__PROBLEM STATEMENT__
All of the data below must be repeated exactly.

[Collected data]
%%
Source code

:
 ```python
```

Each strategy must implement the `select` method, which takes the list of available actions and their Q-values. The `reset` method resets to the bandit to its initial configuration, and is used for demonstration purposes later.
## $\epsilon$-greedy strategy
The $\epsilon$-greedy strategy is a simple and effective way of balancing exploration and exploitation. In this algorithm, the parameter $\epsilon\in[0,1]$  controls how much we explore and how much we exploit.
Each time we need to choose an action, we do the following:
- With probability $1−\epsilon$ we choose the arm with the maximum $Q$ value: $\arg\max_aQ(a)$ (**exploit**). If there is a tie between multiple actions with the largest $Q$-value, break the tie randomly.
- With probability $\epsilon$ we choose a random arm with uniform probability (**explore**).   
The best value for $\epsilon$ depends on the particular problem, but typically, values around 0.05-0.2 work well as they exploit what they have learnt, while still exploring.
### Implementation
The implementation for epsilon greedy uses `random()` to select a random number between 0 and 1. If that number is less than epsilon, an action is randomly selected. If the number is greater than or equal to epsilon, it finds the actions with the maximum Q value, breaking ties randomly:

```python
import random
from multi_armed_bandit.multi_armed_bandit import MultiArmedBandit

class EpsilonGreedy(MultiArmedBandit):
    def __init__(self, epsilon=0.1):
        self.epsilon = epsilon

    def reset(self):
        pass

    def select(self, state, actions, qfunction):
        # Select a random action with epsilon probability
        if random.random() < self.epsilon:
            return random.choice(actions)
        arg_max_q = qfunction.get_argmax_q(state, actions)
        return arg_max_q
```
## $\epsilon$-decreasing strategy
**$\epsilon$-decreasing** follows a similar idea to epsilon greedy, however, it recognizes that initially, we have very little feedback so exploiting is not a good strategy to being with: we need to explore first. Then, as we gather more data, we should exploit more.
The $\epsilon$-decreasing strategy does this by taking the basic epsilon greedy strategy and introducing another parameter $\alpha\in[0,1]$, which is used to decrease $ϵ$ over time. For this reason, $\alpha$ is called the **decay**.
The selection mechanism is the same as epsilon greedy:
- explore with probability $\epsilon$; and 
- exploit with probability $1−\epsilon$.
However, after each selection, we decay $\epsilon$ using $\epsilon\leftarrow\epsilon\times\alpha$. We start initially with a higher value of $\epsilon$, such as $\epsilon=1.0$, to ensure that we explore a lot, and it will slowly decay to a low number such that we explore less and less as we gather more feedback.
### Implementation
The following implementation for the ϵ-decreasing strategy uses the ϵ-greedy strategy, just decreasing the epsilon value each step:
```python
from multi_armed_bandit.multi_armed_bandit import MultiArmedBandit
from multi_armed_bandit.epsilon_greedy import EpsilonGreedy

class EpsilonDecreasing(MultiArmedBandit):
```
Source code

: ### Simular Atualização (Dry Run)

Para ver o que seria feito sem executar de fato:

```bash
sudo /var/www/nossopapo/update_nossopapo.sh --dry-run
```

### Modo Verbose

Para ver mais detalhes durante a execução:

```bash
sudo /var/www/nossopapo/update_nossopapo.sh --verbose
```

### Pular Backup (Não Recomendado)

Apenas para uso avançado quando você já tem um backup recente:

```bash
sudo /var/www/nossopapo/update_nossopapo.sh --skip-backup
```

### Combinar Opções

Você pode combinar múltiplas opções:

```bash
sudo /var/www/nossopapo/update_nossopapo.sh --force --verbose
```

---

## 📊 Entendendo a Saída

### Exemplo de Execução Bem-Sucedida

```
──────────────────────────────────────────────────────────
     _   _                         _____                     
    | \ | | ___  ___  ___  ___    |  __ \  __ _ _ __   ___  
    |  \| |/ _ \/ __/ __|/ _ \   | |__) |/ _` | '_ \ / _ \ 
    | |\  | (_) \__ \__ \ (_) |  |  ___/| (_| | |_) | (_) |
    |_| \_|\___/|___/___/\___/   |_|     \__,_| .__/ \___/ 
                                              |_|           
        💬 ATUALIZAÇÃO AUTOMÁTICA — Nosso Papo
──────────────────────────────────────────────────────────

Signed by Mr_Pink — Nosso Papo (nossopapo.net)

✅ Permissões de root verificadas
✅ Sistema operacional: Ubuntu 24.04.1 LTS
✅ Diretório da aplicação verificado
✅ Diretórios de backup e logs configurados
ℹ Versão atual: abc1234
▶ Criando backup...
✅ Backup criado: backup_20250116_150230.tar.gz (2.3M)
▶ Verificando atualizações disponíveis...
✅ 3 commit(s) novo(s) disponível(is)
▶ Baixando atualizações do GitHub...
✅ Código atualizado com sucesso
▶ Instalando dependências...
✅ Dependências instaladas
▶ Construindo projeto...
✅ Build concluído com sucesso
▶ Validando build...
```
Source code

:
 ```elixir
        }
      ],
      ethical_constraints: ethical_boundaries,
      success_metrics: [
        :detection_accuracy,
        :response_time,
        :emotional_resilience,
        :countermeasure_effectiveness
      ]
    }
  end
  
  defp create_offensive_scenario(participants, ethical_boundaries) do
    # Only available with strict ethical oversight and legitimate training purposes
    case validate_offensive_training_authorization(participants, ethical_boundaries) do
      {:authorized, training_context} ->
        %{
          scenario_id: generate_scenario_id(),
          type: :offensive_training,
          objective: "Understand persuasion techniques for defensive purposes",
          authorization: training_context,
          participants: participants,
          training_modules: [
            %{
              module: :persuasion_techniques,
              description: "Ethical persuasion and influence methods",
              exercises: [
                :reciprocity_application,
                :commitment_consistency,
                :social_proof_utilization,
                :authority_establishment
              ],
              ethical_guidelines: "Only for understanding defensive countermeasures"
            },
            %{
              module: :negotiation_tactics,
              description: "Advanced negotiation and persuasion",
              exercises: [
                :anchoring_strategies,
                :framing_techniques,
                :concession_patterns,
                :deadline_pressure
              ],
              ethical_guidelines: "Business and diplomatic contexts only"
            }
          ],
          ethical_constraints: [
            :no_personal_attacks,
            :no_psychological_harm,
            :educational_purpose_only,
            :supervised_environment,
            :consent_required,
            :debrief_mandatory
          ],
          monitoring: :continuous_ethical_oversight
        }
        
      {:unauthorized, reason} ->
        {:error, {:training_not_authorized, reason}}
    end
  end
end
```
%%
__RESPONSE BOX__
Source code

:
 ```python
```

Each strategy must implement the `select` method, which takes the list of available actions and their Q-values. The `reset` method resets to the bandit to its initial configuration, and is used for demonstration purposes later.
## $\epsilon$-greedy strategy
The $\epsilon$-greedy strategy is a simple and effective way of balancing exploration and exploitation. In this algorithm, the parameter $\epsilon\in[0,1]$  controls how much we explore and how much we exploit.
Each time we need to choose an action, we do the following:
- With probability $1−\epsilon$ we choose the arm with the maximum $Q$ value: $\arg\max_aQ(a)$ (**exploit**). If there is a tie between multiple actions with the largest $Q$-value, break the tie randomly.
- With probability $\epsilon$ we choose a random arm with uniform probability (**explore**).   
The best value for $\epsilon$ depends on the particular problem, but typically, values around 0.05-0.2 work well as they exploit what they have learnt, while still exploring.
### Implementation
The implementation for epsilon greedy uses `random()` to select a random number between 0 and 1. If that number is less than epsilon, an action is randomly selected. If the number is greater than or equal to epsilon, it finds the actions with the maximum Q value, breaking ties randomly:

```python
import random
from multi_armed_bandit.multi_armed_bandit import MultiArmedBandit

class EpsilonGreedy(MultiArmedBandit):
    def __init__(self, epsilon=0.1):
        self.epsilon = epsilon

    def reset(self):
        pass

    def select(self, state, actions, qfunction):
        # Select a random action with epsilon probability
        if random.random() < self.epsilon:
            return random.choice(actions)
        arg_max_q = qfunction.get_argmax_q(state, actions)
        return arg_max_q
```
## $\epsilon$-decreasing strategy
**$\epsilon$-decreasing** follows a similar idea to epsilon greedy, however, it recognizes that initially, we have very little feedback so exploiting is not a good strategy to being with: we need to explore first. Then, as we gather more data, we should exploit more.
The $\epsilon$-decreasing strategy does this by taking the basic epsilon greedy strategy and introducing another parameter $\alpha\in[0,1]$, which is used to decrease $ϵ$ over time. For this reason, $\alpha$ is called the **decay**.
The selection mechanism is the same as epsilon greedy:
- explore with probability $\epsilon$; and 
- exploit with probability $1−\epsilon$.
However, after each selection, we decay $\epsilon$ using $\epsilon\leftarrow\epsilon\times\alpha$. We start initially with a higher value of $\epsilon$, such as $\epsilon=1.0$, to ensure that we explore a lot, and it will slowly decay to a low number such that we explore less and less as we gather more feedback.
### Implementation
The following implementation for the ϵ-decreasing strategy uses the ϵ-greedy strategy, just decreasing the epsilon value each step:
```python
from multi_armed_bandit.multi_armed_bandit import MultiArmedBandit
from multi_armed_bandit.epsilon_greedy import EpsilonGreedy

class EpsilonDecreasing(MultiArmedBandit):
```
Source code

: ### Simular Atualização (Dry Run)

Para ver o que seria feito sem executar de fato:

```bash
sudo /var/www/nossopapo/update_nossopapo.sh --dry-run
```

### Modo Verbose

Para ver mais detalhes durante a execução:

```bash
sudo /var/www/nossopapo/update_nossopapo.sh --verbose
```

### Pular Backup (Não Recomendado)

Apenas para uso avançado quando você já tem um backup recente:

```bash
sudo /var/www/nossopapo/update_nossopapo.sh --skip-backup
```

### Combinar Opções

Você pode combinar múltiplas opções:

```bash
sudo /var/www/nossopapo/update_nossopapo.sh --force --verbose
```

---

## 📊 Entendendo a Saída

### Exemplo de Execução Bem-Sucedida

```
──────────────────────────────────────────────────────────
     _   _                         _____                     
    | \ | | ___  ___  ___  ___    |  __ \  __ _ _ __   ___  
    |  \| |/ _ \/ __/ __|/ _ \   | |__) |/ _` | '_ \ / _ \ 
    | |\  | (_) \__ \__ \ (_) |  |  ___/| (_| | |_) | (_) |
    |_| \_|\___/|___/___/\___/   |_|     \__,_| .__/ \___/ 
                                              |_|           
        💬 ATUALIZAÇÃO AUTOMÁTICA — Nosso Papo
──────────────────────────────────────────────────────────

Signed by Mr_Pink — Nosso Papo (nossopapo.net)

✅ Permissões de root verificadas
✅ Sistema operacional: Ubuntu 24.04.1 LTS
✅ Diretório da aplicação verificado
✅ Diretórios de backup e logs configurados
ℹ Versão atual: abc1234
▶ Criando backup...
✅ Backup criado: backup_20250116_150230.tar.gz (2.3M)
▶ Verificando atualizações disponíveis...
✅ 3 commit(s) novo(s) disponível(is)
▶ Baixando atualizações do GitHub...
✅ Código atualizado com sucesso
▶ Instalando dependências...
✅ Dependências instaladas
▶ Construindo projeto...
✅ Build concluído com sucesso
▶ Validando build...
```
Source code

:
 ```elixir
        }
      ],
      ethical_constraints: ethical_boundaries,
      success_metrics: [
        :detection_accuracy,
        :response_time,
        :emotional_resilience,
        :countermeasure_effectiveness
      ]
    }
  end
  
  defp create_offensive_scenario(participants, ethical_boundaries) do
    # Only available with strict ethical oversight and legitimate training purposes
    case validate_offensive_training_authorization(participants, ethical_boundaries) do
      {:authorized, training_context} ->
        %{
          scenario_id: generate_scenario_id(),
          type: :offensive_training,
          objective: "Understand persuasion techniques for defensive purposes",
          authorization: training_context,
          participants: participants,
          training_modules: [
            %{
              module: :persuasion_techniques,
              description: "Ethical persuasion and influence methods",
              exercises: [
                :reciprocity_application,
                :commitment_consistency,
                :social_proof_utilization,
                :authority_establishment
              ],
              ethical_guidelines: "Only for understanding defensive countermeasures"
            },
            %{
              module: :negotiation_tactics,
              description: "Advanced negotiation and persuasion",
              exercises: [
                :anchoring_strategies,
                :framing_techniques,
                :concession_patterns,
                :deadline_pressure
              ],
              ethical_guidelines: "Business and diplomatic contexts only"
            }
          ],
          ethical_constraints: [
            :no_personal_attacks,
            :no_psychological_harm,
            :educational_purpose_only,
            :supervised_environment,
            :consent_required,
            :debrief_mandatory
          ],
          monitoring: :continuous_ethical_oversight
        }
        
      {:unauthorized, reason} ->
        {:error, {:training_not_authorized, reason}}
    end
  end
end
```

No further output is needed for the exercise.